» MATERIAL FOR THIS TASK

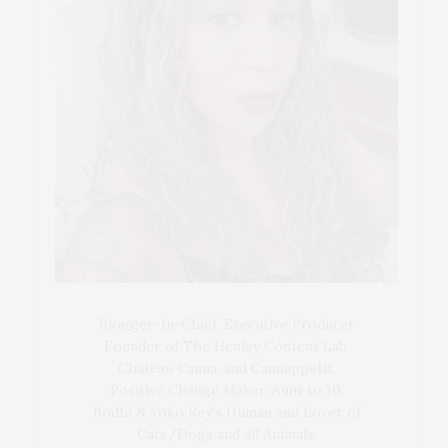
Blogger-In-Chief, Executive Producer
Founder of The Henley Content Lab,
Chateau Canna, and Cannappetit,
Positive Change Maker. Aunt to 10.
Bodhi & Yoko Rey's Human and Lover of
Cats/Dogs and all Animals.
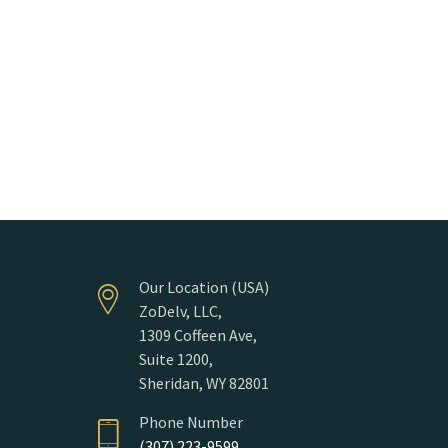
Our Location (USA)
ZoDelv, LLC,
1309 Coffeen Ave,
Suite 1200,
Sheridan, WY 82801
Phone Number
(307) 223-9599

* * *

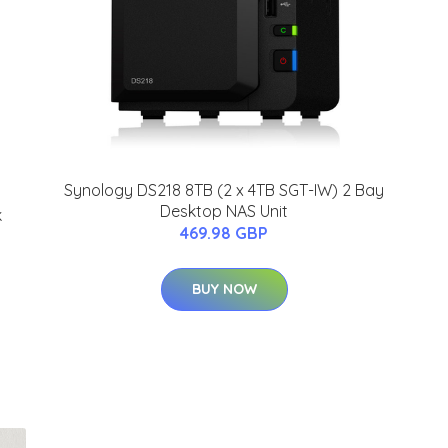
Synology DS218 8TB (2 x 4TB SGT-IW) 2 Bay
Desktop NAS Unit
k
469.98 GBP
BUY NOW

==

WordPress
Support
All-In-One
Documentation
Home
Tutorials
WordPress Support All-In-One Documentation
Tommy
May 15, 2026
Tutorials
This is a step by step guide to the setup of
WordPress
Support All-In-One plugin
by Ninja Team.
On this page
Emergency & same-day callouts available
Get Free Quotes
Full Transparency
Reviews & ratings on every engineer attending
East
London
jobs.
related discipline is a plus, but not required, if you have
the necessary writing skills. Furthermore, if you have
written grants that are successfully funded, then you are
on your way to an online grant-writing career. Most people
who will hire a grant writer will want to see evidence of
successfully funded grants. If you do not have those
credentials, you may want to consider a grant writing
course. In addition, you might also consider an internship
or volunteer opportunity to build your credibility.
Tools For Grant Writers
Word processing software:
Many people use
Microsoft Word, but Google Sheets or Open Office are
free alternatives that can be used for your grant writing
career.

» WHAT TO PRODUCE
Starting at the line containing "Blogger-In-Chief, Executive Producer" and stopping at the line containing "(307) 223-9599", output every line above exactly, both ends included, with pictures omitted.

» ANSWER TO THIS EXERCISE
Blogger-In-Chief, Executive Producer
Founder of The Henley Content Lab,
Chateau Canna, and Cannappetit,
Positive Change Maker. Aunt to 10.
Bodhi & Yoko Rey's Human and Lover of
Cats/Dogs and all Animals.
Our Location (USA)
ZoDelv, LLC,
1309 Coffeen Ave,
Suite 1200,
Sheridan, WY 82801
Phone Number
(307) 223-9599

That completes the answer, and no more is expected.